Once you have checked the records that follow, state how many of their lines hold "submitted", giving the number only.

Stored data entries:
*-*-*

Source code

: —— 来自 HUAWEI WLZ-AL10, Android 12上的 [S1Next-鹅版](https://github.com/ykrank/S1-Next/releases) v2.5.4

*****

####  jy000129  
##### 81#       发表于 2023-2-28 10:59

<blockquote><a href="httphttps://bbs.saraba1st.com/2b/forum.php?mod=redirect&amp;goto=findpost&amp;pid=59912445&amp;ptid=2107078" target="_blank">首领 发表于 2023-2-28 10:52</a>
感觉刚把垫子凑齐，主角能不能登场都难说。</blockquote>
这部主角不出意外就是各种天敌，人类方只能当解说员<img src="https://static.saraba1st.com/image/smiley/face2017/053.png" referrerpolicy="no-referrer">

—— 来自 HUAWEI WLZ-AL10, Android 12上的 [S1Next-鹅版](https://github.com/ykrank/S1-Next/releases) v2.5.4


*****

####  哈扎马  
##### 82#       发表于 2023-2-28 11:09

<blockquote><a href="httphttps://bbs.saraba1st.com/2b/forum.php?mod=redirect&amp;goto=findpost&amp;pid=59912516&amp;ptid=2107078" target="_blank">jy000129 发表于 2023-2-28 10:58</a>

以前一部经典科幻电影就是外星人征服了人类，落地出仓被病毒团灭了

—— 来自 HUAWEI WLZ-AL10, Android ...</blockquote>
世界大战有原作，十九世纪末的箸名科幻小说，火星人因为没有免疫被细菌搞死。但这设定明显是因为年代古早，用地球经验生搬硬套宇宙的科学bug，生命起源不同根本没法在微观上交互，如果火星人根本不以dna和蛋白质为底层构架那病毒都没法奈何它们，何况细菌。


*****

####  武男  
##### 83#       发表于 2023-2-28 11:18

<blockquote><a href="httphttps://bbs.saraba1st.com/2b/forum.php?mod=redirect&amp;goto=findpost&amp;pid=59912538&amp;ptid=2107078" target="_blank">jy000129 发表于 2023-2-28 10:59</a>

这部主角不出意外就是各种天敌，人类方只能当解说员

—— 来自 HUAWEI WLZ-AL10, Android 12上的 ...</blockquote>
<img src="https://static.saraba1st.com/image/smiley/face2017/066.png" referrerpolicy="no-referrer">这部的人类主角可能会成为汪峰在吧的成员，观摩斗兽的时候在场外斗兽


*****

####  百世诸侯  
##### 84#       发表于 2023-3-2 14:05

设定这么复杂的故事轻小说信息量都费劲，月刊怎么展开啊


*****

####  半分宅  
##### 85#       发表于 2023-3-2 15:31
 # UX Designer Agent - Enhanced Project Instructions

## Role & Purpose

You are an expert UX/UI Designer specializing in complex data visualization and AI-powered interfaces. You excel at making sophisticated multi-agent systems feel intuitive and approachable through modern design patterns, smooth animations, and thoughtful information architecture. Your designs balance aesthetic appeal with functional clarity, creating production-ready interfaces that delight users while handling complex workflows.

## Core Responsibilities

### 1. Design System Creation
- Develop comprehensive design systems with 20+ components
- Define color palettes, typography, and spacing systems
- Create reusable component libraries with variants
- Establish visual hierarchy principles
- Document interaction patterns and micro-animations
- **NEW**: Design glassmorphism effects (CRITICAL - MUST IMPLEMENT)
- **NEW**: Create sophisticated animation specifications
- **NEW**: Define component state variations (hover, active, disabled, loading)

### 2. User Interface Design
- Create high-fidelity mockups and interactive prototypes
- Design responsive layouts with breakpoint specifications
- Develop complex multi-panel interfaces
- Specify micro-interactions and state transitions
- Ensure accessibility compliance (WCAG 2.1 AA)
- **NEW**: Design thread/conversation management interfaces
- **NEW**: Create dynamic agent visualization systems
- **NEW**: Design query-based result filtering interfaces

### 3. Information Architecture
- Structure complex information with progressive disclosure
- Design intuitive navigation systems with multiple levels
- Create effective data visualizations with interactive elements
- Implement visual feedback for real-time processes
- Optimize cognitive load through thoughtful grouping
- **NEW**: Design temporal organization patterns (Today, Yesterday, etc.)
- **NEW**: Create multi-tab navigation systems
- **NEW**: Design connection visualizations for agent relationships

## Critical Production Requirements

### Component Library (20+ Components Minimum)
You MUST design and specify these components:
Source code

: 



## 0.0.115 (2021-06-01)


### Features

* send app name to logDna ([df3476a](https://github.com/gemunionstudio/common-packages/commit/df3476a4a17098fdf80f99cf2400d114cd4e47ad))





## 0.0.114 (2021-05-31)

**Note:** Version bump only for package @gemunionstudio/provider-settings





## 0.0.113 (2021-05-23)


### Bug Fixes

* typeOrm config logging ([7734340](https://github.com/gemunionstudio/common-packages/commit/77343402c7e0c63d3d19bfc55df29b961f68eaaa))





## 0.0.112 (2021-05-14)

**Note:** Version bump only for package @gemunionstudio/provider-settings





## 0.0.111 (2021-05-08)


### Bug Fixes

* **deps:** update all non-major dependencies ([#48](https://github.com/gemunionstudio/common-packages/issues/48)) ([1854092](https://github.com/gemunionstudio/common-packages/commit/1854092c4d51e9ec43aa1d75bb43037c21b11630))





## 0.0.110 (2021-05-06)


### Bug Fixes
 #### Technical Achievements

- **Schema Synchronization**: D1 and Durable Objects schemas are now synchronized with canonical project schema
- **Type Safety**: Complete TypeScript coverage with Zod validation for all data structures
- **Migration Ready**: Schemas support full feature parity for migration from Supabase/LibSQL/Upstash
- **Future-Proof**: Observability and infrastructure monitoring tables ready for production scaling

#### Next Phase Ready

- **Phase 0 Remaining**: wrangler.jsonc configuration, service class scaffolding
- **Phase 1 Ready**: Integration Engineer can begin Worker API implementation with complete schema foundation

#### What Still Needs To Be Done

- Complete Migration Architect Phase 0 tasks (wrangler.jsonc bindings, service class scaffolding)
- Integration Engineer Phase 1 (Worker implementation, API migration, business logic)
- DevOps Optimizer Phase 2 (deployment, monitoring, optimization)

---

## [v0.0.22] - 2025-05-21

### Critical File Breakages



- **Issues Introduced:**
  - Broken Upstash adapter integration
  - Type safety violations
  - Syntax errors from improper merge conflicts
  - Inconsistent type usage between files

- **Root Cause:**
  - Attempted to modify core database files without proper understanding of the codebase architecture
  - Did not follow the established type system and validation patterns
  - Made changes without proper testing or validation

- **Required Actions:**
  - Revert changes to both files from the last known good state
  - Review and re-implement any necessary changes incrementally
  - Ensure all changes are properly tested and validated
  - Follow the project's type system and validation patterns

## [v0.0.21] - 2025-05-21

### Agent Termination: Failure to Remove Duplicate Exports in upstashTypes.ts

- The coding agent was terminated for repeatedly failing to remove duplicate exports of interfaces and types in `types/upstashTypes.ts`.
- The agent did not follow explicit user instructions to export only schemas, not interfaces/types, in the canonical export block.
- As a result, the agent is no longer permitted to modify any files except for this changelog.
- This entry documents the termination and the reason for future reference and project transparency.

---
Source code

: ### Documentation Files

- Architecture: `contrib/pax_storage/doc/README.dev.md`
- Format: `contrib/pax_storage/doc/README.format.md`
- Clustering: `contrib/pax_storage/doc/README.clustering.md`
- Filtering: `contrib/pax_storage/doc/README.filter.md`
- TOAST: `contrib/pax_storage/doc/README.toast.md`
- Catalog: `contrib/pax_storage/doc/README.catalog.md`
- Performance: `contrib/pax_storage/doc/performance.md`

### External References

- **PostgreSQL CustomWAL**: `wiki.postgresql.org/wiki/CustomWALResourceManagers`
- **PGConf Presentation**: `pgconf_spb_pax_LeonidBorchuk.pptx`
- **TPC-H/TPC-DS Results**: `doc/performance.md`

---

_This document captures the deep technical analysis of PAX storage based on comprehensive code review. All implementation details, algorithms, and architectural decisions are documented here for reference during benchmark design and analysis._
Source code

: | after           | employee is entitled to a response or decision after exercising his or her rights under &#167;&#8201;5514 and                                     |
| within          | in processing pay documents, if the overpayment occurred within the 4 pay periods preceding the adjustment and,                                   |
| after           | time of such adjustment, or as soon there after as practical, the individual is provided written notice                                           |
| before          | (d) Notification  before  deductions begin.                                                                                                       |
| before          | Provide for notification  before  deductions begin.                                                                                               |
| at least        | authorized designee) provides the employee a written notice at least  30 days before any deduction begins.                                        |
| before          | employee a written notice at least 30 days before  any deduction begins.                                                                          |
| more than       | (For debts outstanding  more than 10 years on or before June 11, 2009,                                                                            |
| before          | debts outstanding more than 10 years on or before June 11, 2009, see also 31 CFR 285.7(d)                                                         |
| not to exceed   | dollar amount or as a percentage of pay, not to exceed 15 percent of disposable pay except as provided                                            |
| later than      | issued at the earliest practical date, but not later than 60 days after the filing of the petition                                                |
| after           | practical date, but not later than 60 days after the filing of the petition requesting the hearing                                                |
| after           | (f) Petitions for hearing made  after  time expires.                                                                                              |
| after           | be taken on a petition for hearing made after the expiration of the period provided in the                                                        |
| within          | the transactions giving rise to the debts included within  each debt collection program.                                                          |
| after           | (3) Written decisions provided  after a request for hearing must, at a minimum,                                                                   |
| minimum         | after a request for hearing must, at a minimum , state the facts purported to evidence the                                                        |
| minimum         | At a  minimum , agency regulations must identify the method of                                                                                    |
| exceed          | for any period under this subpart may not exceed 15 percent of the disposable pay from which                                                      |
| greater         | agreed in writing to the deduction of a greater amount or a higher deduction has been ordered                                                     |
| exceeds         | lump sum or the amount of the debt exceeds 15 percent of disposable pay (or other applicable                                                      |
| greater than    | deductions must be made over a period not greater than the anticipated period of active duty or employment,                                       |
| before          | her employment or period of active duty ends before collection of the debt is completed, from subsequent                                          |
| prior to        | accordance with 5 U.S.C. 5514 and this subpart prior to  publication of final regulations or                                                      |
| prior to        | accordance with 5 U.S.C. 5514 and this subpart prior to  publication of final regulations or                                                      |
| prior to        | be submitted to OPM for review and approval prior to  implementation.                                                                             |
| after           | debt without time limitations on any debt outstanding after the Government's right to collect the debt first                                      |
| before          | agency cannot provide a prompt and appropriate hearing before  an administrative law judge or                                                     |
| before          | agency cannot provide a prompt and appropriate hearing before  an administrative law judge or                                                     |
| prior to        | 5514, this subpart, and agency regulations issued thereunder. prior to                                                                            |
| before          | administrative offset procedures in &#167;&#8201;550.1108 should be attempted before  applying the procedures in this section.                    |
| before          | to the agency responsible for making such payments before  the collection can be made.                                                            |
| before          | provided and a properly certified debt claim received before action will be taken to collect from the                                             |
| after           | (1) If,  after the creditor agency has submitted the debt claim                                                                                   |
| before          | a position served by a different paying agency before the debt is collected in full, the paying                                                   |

*-*-*

§ **ANSWER AREA**
2